I noticed a strange tone of voice when Dulcineia asked me why I’d gone for a run in the afternoon if I always went in the morning. I don’t know if I was getting paranoid — police, you know how it is, who trusts the police in Rio de Janeiro? — but suddenly she was insisting, Why did you go for a run in the afternoon if you always go in the morning?, as if the key to the crime might be in my answer. I was going to work out, I said, and I saw curiosity, surprise, in her eyes. If you were going to work out, why did you go for a run to Vista Chinesa? The meeting, I replied, the time of the meeting changed, it was brought forward, and Cadu … Who’s Cadu? Cadu called me at the last minute, I was on my way out, I had to come back, it would have been impossible to go to the gym. Is it that far away? It’s in Gávea. By the time I’d got the car, parked, worked out, showered, come home, there might have been traffic, it would’ve been risky. Risky?, Dulcineia asked, her tone of voice ironic. She must think I don’t want to collaborate, I thought, after all, the gloves are thin then thick, blue then black, the nose is small then large, and I kept on rejecting all of the photographs of suspects, but the tone of the question, that almost incriminating question, Why did you go for a run in the afternoon if you always go in the morning?, didn’t sit well with me. Yes, I knew it was more dangerous in the afternoon, but I’d looked through the window, seen the sun shining through the trees, and thought there wouldn’t be a problem. You thought there wouldn’t be a problem? That’s right, I answered, already annoyed. But there was a problem, she said. Yep, I agreed, there was. And that was when I convinced myself that the next time she showed me a photo of a suspect, I would agree to see him, maybe she was right, maybe it was better to see him live, it wasn’t always possible to recognise someone in a photograph like that, and they had much more experience than me, they worked with crimes, suspects, victims, felons, I was complicating things, I wasn’t cooperating, but I will cooperate, I told myself that instant, before she said goodbye and shut the door to my apartment.

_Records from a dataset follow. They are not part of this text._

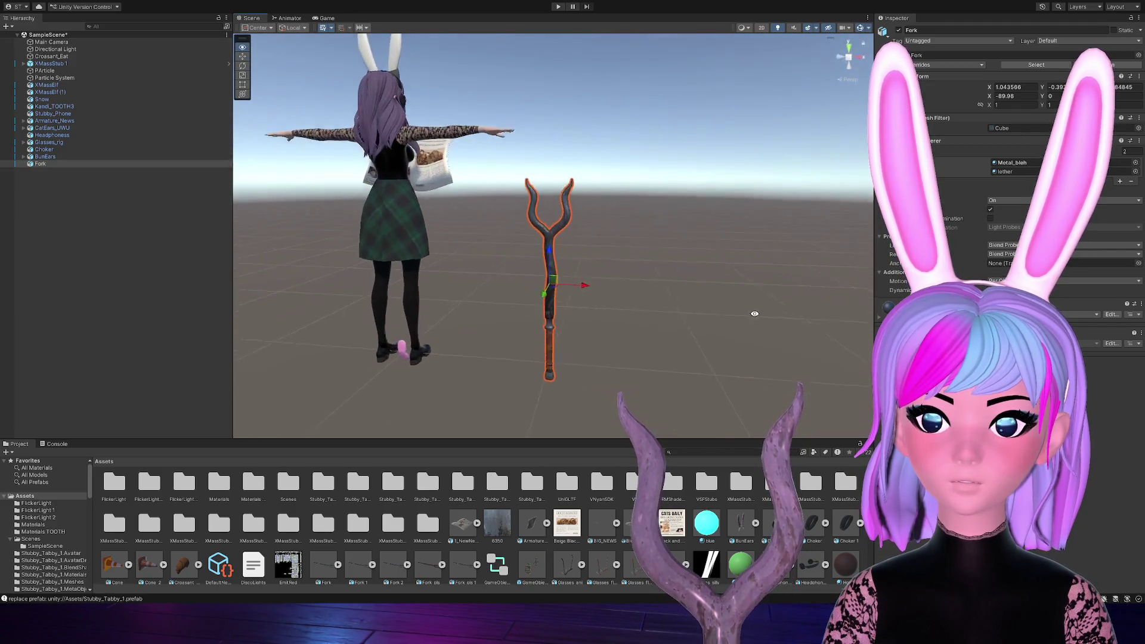
scroll(540, 308, up, 5)
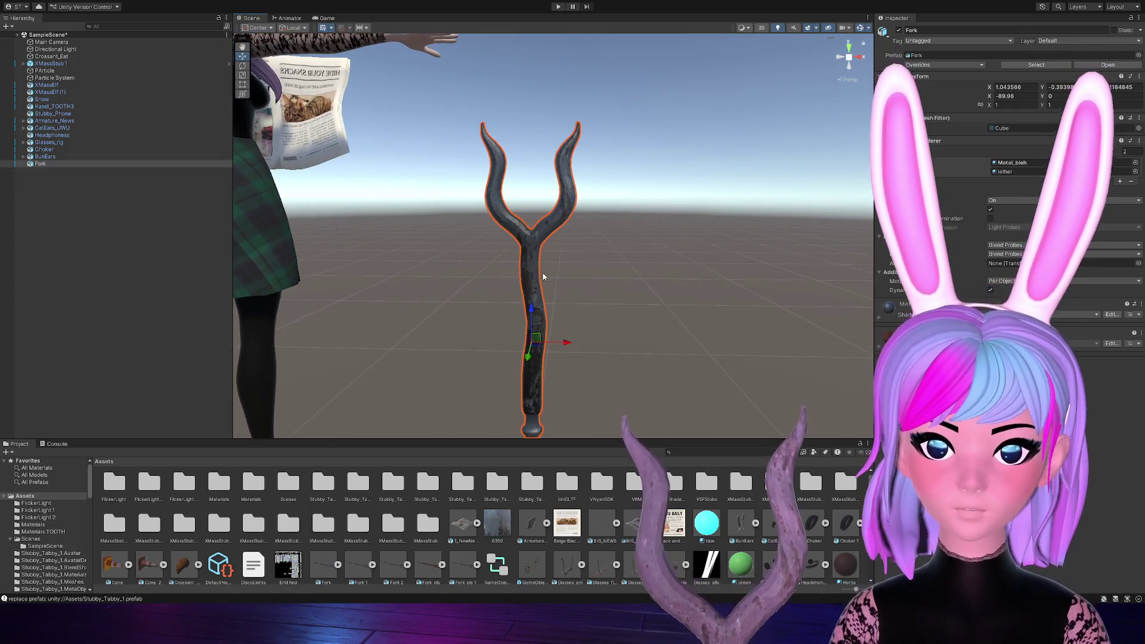
scroll(541, 274, up, 5)
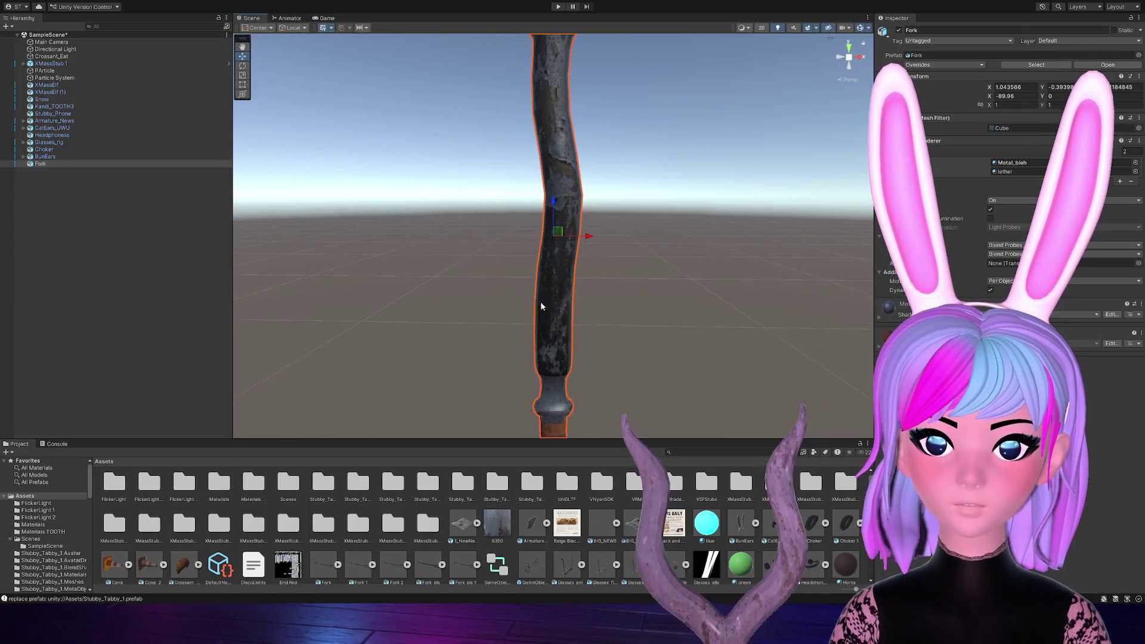
mouse_move(610, 193)
mouse_down()
mouse_move(594, 196)
mouse_move(599, 270)
mouse_up()
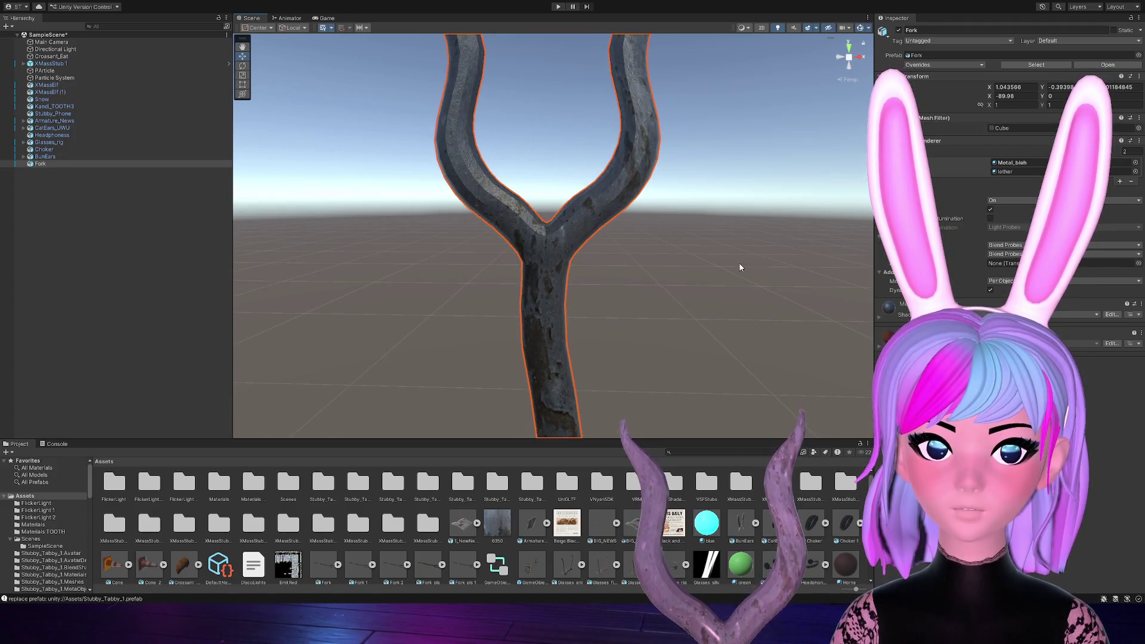
scroll(506, 531, down, 5)
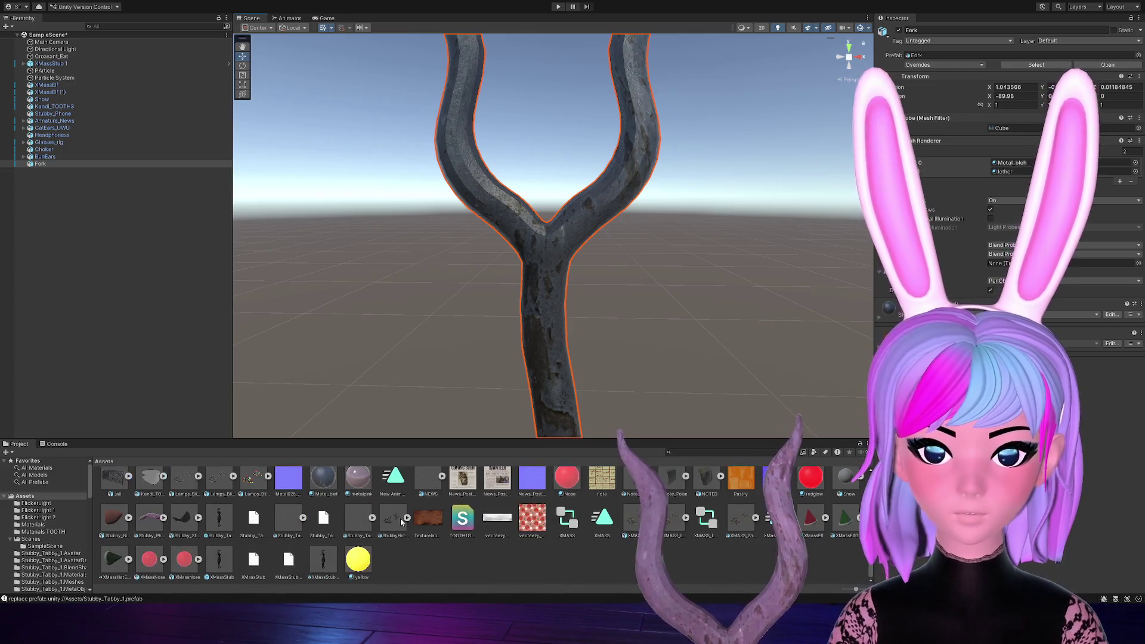
Make Metal_bleh darker and glossier, with Albedo Alpha smoothness at 1
click(327, 486)
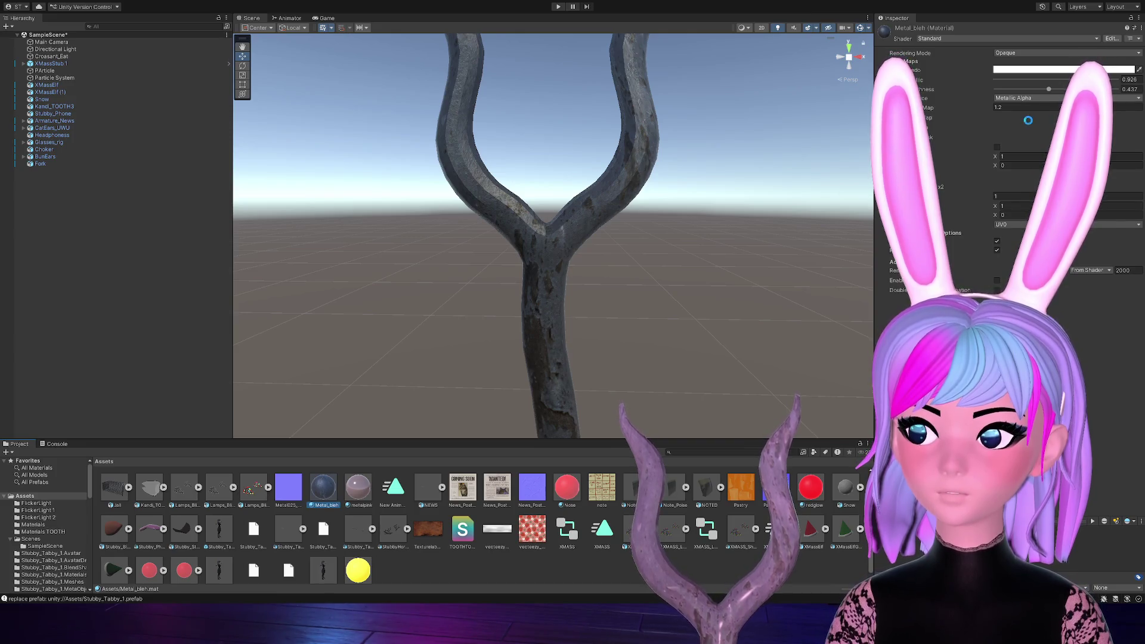
key(ctrl+z)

That night, my mother burst into the living room, tossed her bag on the sofa, and hugged me. I was groggy, the effect of the meds I’d taken after the detective’s visit, and I felt nauseated from the cocktail, a nausea that blended with my nausea of the memory of what had happened, my body limp, unable to support itself, a body that was decomposing, that I wanted to disappear. She hugged me hard, as if, unlike me, she wanted the concreteness of my body, the solidity of my athlete’s muscles, her strong, healthy daughter, the daughter who never stopped, the daughter who enjoyed the city without fear, she wanted me as I was before, intact, and the longer she hugged me the more certain I was that she’d never have that daughter back again. Not the way I used to be. A piece of me, a big piece of me had remained in the forest, lost, torn, scraps of flesh, food for the animals.
If I was alone with the stranger in a room of the police station, with him handcuffed in front of me, I’d clobber him, I’d beat him until his face was deformed and no one would ever recognise him again, not even my memory. If I was alone with the stranger in a room of the police station, I’d hack at him with a knife, his guts spilling out, the floor covered in blood, his voice agonising slowly until his last breath. Before that, his dick dangling, no, his dick cut off and stuffed in his mouth so I wouldn’t have to hear his cries. But I didn’t say it. Nor did I imagine it.